They say, "We be looking for illegal immigrants, can we check your car?" I say, "You know, it's funny, I think we were on the same boat back in 1694."
-- Indigo Girls
Looking for something for the man ... or woman ... or country that has everything? Got an extra $4 billion to $8 billion just lying around?
Well, here's how you can solve the "immigration issue" in America and show your significant other how much you really care.
You can help build a fence along the U.S.-Mexican border.
An organization calling itself Let Freedom Ring has started a fundraising campaign to raise the billions of dollars it would take to build the fence that would allow the American Southwest to sleep a little easier at night, knowing they were finally safe and secure.
You can learn all about the project at the website weneedafence.com.
Included in the information are such tidbits as:
- Various groups estimate that there are between 10 million and 20 million illegal immigrants living in the United States right now;
- More than 1 million such illegals are streaming across our border every year;
- The state of California spends in excess of $7.7 billion annually educating the children of illegal immigrants and spends $1.4 billion a year in both health care and incarceration of said illegals.
Let Freedom Ring's solution to this problem is unmistakable and succinct: We Need a Fence!

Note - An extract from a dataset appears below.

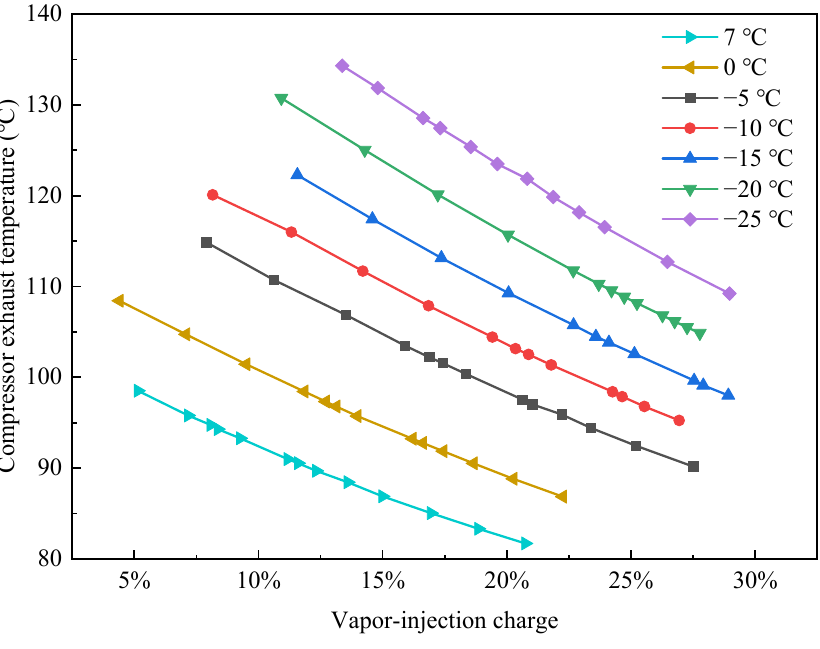
Figure 9. Effect of vapor-injection charge on exhaust temperature.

For the $8 million LFR -- which, oddly enough, is based in West Chester, Pa., a known hotbed of illegal alien infestation -- wants to raise to help people in Texas, Arizona, New Mexico and California sleep better at night, this is what you'd get:
- Two vehicle barriers on the southern side of the fence to keep would-be illegals from crashing into it;
- Two durable fences, from 12 to 15 feet high, topped with razor wire and surveillance cameras. Between the fences would be a patrol road for the agents charged with maintaining the integrity of the security system;
- Underground tunnel detectors;
- Motion detectors;
- A deep ditch on the northern side of the fence to discourage vehicles from crashing into the structure on that side ... although why these engineering whizzes feel there is a need to keep folks from crashing into the fence to get back into Mexico is beyond me.

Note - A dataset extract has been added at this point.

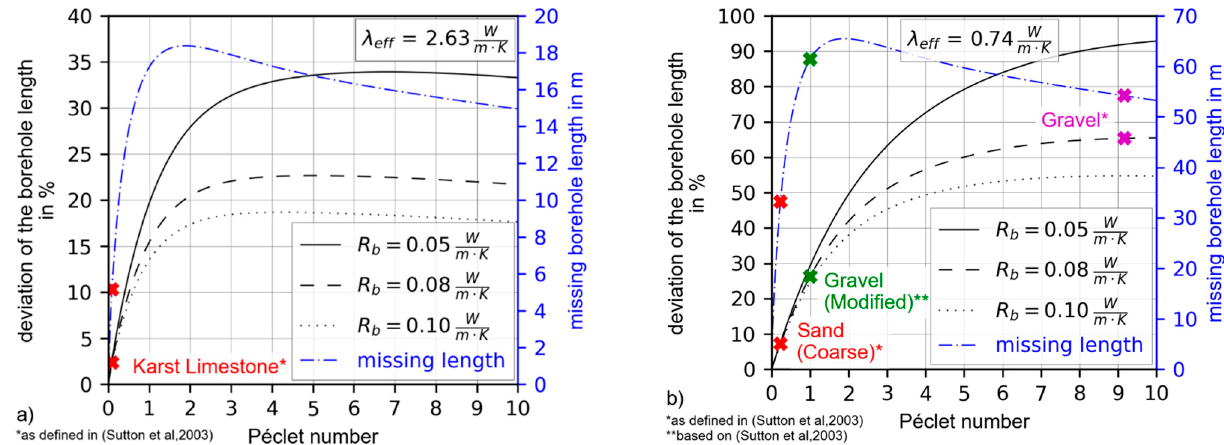
Figure 10. Deviation in borehole length depending on the Péclet number for the thermal properties as listed in Table 3 of ( a ) Karst Limestone and ( b ) Gravel and Sand (coarse).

Let Freedom Ring points out that the price for 2,000 miles of such fencing would be no more than four B-2 Bombers and would be a lot more effective in keeping unwanteds out of our land.
Color me convinced.
Who wouldn't feel secure knowing that a Mac Daddy chain link fence -- which every kid past the age of 6 in my neighborhood can get over, through or around -- is in place along our southern border? Heck, with the resulting decline in crime, school and prison costs, maybe then we can put up a ginormous sea wall in the Gulf of Mexico so that Louisiana, Mississippi, Alabama and Florida won't feel left out.
And why stop there?
Let's get cracking on a similar fence up north to keep those sneaky Canadians with their centralized medicine in place. And if we're going to protect the states along the Gulf, we have to get some kind of barrier up along the Atlantic and Pacific coastlines, as well. It's only right.
Once we've got the $200 bazillion it's going to take to get all these fences and walls up around the lower 48, maybe we can just come up with two really big plastic bubbles to drop over Alaska and Hawaii ... unless, of course, we decided to let them fend for themselves. We can tell 'em it's the price they pay for separating themselves from everybody else.
The idea of building a security fence along the entire southern border of this country sounds like a moronic TV sitcom plot or maybe an idea for one of those futuristic "Blade Runner"-type movies that when it's over you wonder how dumb people in Hollywood think we are.
I'd be willing to bet the geniuses behind this cockamamie plan don't even get the irony that they're calling themselves Let Freedom Ring.